__Fragmento del texto__:

|---|

La iniciativa privada ha reemplazado a la Administración en la expansión museística

gerardo elorriaga

Viernes, 5 de mayo 2017, 13:26

Los caminos de los grandes coleccionistas conducen a Venecia. El Palacio Venier dei Leoni, la espléndida residencia de Peggy Guggenheim con vistas al Gran Canal, fue un salón artístico que frecuentaron muchos autores de la generación 'beat' durante los años cincuenta, un lugar de encuentro para creadores y residencia ocasional de personajes como Truman Capote o Tennessee Williams. Transformada en museo en 1980, alberga actualmente una privilegiada selección de obras de Pablo Picasso, Paul Klee y otros grandes maestros del pasado siglo. No se trata de un caso aislado en la capital de la Serenísima República. Curiosamente, la antigua villa de la filántropa norteamericana se encuentra ubicada entre el Palacio Grassi y Punta Della Dogana, los dos edificios adquiridos y reformados por el empresario francés François Pinault para albergar sus ricos fondos de arte contemporáneo, posiblemente los más importantes del mundo.

Ambos han demostrado su interés por abrir al público los tesoros que han acumulado, característica común a muchos de los principales propietarios de obras, pero a sus legados no solo les separa un cuarto de siglo de existencia, sino también un concepto diverso del museo privado. Frente al trabajo personal de la apasionada marchante y su iniciativa estrictamente personal, destaca la ambición contemporánea de figuras como la del propietario del conglomerado industrial, capaces de formar grandes equipos para materializar su pasión y protegerla de todo futuro contratiempo. Actualmente, estos proyectos sustituyen a la iniciativa pública con propuestas tan ambiciosas como la que llevará a cabo el próximo año con la inauguración de una nueva sede en la vieja Bolsa de Comercio de París.

La historia del coleccionismo privado y su valiosa aportación a la sociedad cuenta con un capítulo importante, el que explica las instituciones de arte contemporáneo. Su presencia ha sido decisiva en Estados Unidos, aunque no se trata de un fenómeno exclusivo de aquel país, ya que, por ejemplo, en el origen de los museos Tate se encuentra Henry Tate, un comerciante de azúcar que abrió una galería para acoger el arte británico. En cualquier caso, al otro lado del Atlántico, su peso es determinante. La iniciativa de los ciudadanos ha construido y mantenido los museos de arte en un porcentaje que sitúa en el 90%, según señala la investigadora Chin-ta Wu.

|---|

__Datos disponibles__:
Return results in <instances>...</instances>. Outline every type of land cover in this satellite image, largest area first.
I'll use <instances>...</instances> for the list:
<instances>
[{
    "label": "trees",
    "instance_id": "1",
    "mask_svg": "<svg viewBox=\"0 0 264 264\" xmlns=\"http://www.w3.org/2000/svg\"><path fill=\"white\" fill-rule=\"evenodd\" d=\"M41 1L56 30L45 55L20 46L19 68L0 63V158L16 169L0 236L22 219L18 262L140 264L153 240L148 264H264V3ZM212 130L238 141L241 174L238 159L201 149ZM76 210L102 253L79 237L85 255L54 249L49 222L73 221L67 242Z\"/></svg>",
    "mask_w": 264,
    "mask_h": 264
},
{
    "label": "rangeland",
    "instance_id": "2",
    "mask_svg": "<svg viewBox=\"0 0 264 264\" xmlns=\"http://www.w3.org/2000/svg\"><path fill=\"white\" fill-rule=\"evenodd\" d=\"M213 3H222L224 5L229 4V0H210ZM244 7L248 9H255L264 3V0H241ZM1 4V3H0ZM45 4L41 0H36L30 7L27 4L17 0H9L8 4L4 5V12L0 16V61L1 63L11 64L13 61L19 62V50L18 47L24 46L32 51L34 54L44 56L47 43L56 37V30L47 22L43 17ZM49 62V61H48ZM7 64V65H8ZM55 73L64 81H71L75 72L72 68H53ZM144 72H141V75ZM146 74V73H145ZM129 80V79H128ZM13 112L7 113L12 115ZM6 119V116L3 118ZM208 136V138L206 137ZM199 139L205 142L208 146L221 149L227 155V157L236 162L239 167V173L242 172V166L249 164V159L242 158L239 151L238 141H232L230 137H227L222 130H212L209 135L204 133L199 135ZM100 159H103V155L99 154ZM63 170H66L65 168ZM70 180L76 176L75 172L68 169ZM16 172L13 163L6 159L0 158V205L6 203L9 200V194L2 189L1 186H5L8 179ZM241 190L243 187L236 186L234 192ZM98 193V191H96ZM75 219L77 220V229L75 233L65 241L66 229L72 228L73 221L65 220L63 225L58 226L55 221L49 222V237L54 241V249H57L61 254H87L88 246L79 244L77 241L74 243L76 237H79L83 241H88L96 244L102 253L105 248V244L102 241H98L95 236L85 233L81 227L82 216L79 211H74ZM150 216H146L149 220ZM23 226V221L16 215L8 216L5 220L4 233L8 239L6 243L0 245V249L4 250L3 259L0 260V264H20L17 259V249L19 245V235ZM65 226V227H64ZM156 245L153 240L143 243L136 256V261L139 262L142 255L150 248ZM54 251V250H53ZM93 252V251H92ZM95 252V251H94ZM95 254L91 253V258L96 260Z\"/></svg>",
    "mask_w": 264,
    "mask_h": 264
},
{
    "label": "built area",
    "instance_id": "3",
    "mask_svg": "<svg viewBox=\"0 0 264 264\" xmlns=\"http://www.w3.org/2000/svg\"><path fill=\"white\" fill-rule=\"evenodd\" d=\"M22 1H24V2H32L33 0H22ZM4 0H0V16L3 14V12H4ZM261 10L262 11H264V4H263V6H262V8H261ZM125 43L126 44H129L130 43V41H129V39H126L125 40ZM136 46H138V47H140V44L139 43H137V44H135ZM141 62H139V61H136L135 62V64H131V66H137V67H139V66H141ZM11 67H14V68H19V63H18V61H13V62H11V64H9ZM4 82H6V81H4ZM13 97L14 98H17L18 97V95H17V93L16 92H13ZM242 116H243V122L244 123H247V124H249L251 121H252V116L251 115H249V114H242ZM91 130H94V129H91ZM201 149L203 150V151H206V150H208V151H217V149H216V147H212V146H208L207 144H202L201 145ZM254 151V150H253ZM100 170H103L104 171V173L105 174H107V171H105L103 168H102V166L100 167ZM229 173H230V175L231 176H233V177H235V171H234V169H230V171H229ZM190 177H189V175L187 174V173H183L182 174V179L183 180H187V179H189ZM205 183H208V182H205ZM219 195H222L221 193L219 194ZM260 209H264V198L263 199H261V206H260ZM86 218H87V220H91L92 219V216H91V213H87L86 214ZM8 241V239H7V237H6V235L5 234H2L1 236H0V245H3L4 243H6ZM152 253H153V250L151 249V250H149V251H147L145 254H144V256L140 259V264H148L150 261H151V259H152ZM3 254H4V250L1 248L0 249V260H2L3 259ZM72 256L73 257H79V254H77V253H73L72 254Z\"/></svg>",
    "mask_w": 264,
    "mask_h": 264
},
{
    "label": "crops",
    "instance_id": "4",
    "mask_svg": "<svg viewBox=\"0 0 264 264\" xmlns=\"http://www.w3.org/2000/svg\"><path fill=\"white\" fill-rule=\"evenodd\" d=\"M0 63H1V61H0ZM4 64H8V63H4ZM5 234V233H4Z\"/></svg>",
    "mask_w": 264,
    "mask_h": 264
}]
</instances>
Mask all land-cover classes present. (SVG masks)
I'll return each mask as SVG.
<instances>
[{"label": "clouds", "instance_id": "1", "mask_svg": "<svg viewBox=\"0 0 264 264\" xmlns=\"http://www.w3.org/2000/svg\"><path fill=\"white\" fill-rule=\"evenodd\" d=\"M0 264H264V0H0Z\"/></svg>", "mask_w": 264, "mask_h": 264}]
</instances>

|---|

__Tarea__: En el texto sobre los museos privados, reescribe en forma de lista el párrafo que empieza «La historia del coleccionismo privado» y conserva sus datos principales.

__Respuesta__:
- Las instituciones de arte contemporáneo son un capítulo importante en la historia del coleccionismo privado y de su aportación a la sociedad.
- La presencia de este coleccionismo ha sido decisiva en Estados Unidos, aunque no es un fenómeno exclusivo de ese país.
- Los museos Tate tienen su origen en Henry Tate, un comerciante de azúcar que abrió una galería para acoger el arte británico.
- Al otro lado del Atlántico, su peso es determinante. Según la investigadora Chin-ta Wu, la iniciativa de los ciudadanos ha construido y mantenido allí un 90% de los museos de arte.